The ban comes on the heels of China’s plan to directly impose a national security law on Hong Kong, a move that has drawn international condemnation and revived anti-government demonstrations in the former British colony.
Hong Kong leader Carrie Lam and officials from the justice and security departments arrived in Beijing yesterday to discuss the new legislation. She said the central government would not back down on plans for national security legislation, even as Britain stepped up criticism of the move.
She stood by her criticism of foreign leaders who have been speaking out against the planned security law, singling out the United States and Britain.
“I can only say that the international community and some of the foreign governments have been adopting blatant double standards in dealing with this matter and commenting on this matter,” Mrs Lam said.
British Prime Minister Boris Johnson said yesterday that Beijing’s decision would “dramatically” erode Hong Kong’s autonomy, and Britain was prepared to change its immigration rules to accommodate Hong Kong residents.
Even before China announced its plan for the security law, there was a surge in renewals of British National (Overseas) passports by Hong Kong residents, while immigration consultants have reported a rush of inquiries from people looking to move overseas.
Some companies, including HSBC Holdings, have come under pressure to support the national security law. Yesterday, HSBC said it “respects and supports” legislation that stabilises order in Hong Kong.
The Jardines group – one of Hong Kong’s original foreign trading houses – yesterday published a full-page statement in pro-Beijing newspaper Ta Kung Pao, saying it was important to enact a legal framework to safeguard the city’s national security. The group’s flagship company, Jardine Matheson Holdings, is listed in Singapore.
A survey of US businesses yesterday revealed deep fears for the future of their operations in Hong Kong if China imposes the national security legislation.

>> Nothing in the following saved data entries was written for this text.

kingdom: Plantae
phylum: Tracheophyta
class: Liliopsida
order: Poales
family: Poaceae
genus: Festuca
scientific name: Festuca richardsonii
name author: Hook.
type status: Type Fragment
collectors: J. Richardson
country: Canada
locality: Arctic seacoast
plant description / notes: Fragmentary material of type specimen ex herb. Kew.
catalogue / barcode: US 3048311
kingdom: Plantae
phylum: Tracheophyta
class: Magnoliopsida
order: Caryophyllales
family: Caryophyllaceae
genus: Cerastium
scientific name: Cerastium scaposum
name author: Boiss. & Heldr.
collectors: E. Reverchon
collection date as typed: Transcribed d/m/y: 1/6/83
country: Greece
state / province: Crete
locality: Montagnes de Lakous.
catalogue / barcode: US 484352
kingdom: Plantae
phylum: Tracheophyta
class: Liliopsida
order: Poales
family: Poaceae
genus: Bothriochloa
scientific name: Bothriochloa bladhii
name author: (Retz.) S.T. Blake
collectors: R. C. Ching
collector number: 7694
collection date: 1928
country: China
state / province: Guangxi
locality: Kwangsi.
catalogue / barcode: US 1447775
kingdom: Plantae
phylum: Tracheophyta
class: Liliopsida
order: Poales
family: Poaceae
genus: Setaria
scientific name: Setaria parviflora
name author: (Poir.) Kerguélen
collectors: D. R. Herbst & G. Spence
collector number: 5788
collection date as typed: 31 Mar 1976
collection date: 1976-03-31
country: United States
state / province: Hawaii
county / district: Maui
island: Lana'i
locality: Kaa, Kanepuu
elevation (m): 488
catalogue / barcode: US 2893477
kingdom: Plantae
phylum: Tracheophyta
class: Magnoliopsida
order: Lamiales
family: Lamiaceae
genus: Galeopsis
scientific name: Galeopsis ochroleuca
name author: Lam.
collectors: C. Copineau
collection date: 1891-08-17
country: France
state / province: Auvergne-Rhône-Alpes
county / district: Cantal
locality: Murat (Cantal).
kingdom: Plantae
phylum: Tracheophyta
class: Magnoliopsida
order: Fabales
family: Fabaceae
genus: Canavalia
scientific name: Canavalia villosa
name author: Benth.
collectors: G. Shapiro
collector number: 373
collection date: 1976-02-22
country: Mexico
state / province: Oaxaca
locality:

I can only say that the international community and some of the foreign governments have been adopting blatant double standards in dealing with this matter and commenting on this matter.
CHIEF EXECUTIVE CARRIE LAM, on foreign leaders’ criticism of the security law.
The survey, conducted for the American Chamber of Commerce (Amcham), showed 30 per cent of respondents were “moderately” concerned and 53.3 per cent were “very concerned” about the law, which aims to tackle secession, subversion, terrorism and foreign interference in Hong Kong.
About 60 per cent thought the legislation would harm their business operations, citing concerns about ambiguity in scope and enforcement, erosion of autonomy, talent drain, Hong Kong’s international status, social unrest and the independence of the justice system, among others.
A third said they were considering moving capital, assets or business operations out of the semi-autonomous city, while 38 per cent said they were personally considering moving out of Hong Kong.
The survey, conducted from June 1 to 2, received responses from 180, or 15 per cent, of Amcham’s members.